*TASK PROMPT:* Nothing but the lines below between the line holding "list [444, 398, 1000, 814]" and the line holding "Document page, 1275x1650 pixels.", inclusive, should appear in the answer, each set down exactly.

Source records
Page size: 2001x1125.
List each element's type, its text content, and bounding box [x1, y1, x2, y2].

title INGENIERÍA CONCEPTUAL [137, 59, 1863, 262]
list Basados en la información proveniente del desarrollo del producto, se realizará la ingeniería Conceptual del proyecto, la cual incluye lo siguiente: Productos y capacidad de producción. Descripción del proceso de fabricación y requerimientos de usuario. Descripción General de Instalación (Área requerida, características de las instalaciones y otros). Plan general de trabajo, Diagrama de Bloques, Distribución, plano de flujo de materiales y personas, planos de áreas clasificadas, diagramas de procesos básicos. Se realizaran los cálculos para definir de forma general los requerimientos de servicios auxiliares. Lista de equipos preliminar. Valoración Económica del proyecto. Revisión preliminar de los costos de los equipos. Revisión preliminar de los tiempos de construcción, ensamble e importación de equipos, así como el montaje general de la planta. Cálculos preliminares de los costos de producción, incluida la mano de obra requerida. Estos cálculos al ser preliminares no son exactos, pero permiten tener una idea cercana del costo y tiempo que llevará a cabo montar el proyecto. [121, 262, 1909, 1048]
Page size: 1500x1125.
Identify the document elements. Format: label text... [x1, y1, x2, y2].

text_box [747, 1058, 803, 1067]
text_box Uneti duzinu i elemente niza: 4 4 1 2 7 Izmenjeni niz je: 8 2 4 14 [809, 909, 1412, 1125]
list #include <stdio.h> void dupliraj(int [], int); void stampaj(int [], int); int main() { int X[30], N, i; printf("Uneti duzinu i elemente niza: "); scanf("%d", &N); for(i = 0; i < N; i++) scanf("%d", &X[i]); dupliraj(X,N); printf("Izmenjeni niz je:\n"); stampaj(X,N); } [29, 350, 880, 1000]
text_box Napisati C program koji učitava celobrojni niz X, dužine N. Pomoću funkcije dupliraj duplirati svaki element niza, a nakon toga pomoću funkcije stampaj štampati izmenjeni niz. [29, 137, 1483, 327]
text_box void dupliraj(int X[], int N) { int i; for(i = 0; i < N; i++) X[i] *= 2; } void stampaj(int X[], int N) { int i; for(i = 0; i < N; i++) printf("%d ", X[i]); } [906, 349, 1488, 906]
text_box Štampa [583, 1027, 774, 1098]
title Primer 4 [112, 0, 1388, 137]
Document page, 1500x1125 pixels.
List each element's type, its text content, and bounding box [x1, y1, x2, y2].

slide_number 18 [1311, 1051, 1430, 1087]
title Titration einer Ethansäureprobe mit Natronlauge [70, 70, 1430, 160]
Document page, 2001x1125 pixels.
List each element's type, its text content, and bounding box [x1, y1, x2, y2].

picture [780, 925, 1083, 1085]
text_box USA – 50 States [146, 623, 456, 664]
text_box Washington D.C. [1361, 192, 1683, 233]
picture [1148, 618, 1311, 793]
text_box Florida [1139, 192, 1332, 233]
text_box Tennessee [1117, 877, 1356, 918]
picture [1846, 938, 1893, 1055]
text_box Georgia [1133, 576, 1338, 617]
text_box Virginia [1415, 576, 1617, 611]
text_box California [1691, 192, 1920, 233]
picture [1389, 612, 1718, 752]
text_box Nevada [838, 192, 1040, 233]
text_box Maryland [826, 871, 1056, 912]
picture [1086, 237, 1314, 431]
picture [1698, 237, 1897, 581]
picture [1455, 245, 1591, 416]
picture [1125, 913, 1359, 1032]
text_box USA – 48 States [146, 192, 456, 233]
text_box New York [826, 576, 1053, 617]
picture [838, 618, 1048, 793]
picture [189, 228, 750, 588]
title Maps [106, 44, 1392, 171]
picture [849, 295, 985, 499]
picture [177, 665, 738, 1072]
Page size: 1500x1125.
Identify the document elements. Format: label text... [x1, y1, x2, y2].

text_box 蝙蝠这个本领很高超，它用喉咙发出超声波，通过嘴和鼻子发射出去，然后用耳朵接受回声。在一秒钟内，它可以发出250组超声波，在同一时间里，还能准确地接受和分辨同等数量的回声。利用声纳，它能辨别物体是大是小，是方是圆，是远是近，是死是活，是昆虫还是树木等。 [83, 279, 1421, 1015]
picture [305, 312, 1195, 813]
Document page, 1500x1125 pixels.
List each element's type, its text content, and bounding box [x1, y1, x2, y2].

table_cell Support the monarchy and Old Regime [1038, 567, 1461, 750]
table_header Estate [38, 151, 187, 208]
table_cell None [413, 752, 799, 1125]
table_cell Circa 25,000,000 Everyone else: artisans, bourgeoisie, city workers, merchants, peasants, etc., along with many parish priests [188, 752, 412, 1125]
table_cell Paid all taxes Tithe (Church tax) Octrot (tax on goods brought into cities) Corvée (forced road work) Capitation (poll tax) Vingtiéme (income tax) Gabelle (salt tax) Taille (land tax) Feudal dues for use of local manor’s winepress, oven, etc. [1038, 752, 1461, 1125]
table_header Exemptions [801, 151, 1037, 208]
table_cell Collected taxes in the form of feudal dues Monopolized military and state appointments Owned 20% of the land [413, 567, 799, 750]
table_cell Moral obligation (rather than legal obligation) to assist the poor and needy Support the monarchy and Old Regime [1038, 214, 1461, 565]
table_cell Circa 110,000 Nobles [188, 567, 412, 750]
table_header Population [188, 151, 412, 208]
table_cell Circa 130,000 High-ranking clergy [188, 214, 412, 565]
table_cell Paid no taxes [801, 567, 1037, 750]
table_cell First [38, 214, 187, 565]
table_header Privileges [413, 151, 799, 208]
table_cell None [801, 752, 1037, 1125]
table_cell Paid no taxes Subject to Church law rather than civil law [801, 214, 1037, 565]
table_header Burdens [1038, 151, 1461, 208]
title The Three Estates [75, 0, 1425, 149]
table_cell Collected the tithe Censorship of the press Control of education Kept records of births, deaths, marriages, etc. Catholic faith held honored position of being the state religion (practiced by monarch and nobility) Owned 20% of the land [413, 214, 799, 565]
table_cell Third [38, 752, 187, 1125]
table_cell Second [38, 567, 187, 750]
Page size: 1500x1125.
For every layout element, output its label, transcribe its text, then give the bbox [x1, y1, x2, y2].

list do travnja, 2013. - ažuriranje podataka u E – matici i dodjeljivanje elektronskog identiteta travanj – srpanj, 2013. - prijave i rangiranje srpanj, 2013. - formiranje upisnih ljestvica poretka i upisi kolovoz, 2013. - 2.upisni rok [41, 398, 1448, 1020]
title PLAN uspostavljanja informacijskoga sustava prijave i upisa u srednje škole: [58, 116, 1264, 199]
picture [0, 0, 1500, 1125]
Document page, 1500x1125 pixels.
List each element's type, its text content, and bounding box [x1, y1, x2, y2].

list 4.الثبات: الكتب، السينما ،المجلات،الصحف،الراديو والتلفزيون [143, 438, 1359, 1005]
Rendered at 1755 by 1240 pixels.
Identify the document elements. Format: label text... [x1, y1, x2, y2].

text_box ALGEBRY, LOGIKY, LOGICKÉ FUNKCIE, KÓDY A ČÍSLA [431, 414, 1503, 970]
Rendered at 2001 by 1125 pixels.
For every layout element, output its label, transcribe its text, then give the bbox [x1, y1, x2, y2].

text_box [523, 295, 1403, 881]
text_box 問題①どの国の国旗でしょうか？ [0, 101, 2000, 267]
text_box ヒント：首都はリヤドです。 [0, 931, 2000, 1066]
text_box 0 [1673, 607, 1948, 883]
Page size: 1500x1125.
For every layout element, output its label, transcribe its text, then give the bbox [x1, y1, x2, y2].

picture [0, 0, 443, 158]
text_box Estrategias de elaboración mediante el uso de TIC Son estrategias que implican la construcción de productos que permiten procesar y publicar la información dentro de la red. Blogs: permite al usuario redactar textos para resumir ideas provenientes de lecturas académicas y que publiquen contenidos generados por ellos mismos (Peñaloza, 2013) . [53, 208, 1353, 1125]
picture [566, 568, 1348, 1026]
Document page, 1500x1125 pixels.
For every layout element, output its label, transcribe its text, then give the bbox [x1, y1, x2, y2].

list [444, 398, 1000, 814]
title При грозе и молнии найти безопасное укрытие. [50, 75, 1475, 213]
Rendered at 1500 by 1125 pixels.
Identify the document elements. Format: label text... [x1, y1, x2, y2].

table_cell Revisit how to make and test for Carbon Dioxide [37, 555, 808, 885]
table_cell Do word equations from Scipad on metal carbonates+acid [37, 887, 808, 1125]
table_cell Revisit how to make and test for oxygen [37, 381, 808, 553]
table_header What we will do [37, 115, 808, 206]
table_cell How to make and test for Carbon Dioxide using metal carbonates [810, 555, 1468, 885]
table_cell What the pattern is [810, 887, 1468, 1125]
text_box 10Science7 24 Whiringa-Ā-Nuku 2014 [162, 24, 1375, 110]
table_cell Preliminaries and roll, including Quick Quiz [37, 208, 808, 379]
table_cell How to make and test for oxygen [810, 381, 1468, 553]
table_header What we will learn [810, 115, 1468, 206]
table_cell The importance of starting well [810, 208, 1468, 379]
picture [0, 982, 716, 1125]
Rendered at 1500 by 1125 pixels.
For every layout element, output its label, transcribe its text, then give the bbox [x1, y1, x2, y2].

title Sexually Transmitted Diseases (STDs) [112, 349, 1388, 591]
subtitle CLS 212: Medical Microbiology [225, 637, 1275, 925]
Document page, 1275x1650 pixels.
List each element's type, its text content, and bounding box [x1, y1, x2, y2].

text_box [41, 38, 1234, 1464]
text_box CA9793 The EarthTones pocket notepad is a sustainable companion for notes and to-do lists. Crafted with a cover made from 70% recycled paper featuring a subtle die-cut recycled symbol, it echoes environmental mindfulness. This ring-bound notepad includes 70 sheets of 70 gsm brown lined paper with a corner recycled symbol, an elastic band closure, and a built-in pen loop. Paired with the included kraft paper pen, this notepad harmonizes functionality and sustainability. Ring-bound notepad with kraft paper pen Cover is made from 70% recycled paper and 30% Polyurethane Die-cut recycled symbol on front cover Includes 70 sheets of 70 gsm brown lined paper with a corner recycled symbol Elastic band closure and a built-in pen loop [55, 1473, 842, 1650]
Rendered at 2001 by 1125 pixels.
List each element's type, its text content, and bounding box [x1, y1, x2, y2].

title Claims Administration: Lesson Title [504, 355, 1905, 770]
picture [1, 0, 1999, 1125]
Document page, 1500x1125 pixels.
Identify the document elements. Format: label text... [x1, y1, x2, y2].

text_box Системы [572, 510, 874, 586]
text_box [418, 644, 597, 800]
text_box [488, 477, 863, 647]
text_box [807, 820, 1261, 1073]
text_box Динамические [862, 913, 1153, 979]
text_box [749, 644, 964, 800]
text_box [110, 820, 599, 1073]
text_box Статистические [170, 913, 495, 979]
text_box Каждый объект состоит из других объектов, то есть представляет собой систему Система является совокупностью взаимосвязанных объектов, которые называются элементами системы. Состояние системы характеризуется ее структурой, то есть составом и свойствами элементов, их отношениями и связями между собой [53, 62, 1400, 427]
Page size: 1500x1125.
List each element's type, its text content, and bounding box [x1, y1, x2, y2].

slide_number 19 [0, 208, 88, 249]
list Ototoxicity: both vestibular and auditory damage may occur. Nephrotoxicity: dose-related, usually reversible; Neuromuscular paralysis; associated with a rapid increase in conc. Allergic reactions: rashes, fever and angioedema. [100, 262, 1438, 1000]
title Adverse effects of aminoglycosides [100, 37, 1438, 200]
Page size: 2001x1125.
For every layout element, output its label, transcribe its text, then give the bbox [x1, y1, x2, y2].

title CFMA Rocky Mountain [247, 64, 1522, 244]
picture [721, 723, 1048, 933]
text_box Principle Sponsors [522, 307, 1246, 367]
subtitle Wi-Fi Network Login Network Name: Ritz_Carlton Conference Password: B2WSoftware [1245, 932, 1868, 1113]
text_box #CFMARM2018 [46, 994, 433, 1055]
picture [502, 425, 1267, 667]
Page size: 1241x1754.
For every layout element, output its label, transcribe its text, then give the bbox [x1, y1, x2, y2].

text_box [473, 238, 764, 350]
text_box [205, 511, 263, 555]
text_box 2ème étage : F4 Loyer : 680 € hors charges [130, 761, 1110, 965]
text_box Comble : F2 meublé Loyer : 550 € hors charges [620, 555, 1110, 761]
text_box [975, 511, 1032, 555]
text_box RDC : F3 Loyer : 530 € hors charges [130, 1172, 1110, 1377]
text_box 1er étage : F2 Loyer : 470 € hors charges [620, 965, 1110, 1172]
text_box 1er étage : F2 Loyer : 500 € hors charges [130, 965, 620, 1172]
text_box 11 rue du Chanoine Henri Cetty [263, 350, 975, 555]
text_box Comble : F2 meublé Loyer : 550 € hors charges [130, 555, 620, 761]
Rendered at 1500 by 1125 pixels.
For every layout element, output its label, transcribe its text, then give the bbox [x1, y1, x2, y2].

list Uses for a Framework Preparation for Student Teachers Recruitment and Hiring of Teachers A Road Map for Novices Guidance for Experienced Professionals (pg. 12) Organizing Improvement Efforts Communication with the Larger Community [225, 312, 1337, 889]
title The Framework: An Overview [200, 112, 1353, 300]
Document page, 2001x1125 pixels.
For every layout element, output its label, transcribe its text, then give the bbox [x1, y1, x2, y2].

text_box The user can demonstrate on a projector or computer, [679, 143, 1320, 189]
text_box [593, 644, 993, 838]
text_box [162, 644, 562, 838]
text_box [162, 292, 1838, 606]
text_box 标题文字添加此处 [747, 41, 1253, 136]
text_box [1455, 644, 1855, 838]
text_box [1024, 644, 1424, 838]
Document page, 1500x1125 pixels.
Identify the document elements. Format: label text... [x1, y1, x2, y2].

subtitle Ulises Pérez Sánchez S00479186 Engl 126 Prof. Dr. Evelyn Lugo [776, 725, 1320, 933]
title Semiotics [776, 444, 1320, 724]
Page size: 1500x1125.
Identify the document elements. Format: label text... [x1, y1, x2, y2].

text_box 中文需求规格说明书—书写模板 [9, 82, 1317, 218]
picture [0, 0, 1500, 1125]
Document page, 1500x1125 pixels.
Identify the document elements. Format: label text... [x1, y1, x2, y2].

*RESPONSE TO THE EXERCISE:*
list [444, 398, 1000, 814]
title При грозе и молнии найти безопасное укрытие. [50, 75, 1475, 213]
Rendered at 1500 by 1125 pixels.
Identify the document elements. Format: label text... [x1, y1, x2, y2].

table_cell Revisit how to make and test for Carbon Dioxide [37, 555, 808, 885]
table_cell Do word equations from Scipad on metal carbonates+acid [37, 887, 808, 1125]
table_cell Revisit how to make and test for oxygen [37, 381, 808, 553]
table_header What we will do [37, 115, 808, 206]
table_cell How to make and test for Carbon Dioxide using metal carbonates [810, 555, 1468, 885]
table_cell What the pattern is [810, 887, 1468, 1125]
text_box 10Science7 24 Whiringa-Ā-Nuku 2014 [162, 24, 1375, 110]
table_cell Preliminaries and roll, including Quick Quiz [37, 208, 808, 379]
table_cell How to make and test for oxygen [810, 381, 1468, 553]
table_header What we will learn [810, 115, 1468, 206]
table_cell The importance of starting well [810, 208, 1468, 379]
picture [0, 982, 716, 1125]
Rendered at 1500 by 1125 pixels.
For every layout element, output its label, transcribe its text, then give the bbox [x1, y1, x2, y2].

title Sexually Transmitted Diseases (STDs) [112, 349, 1388, 591]
subtitle CLS 212: Medical Microbiology [225, 637, 1275, 925]
Document page, 1275x1650 pixels.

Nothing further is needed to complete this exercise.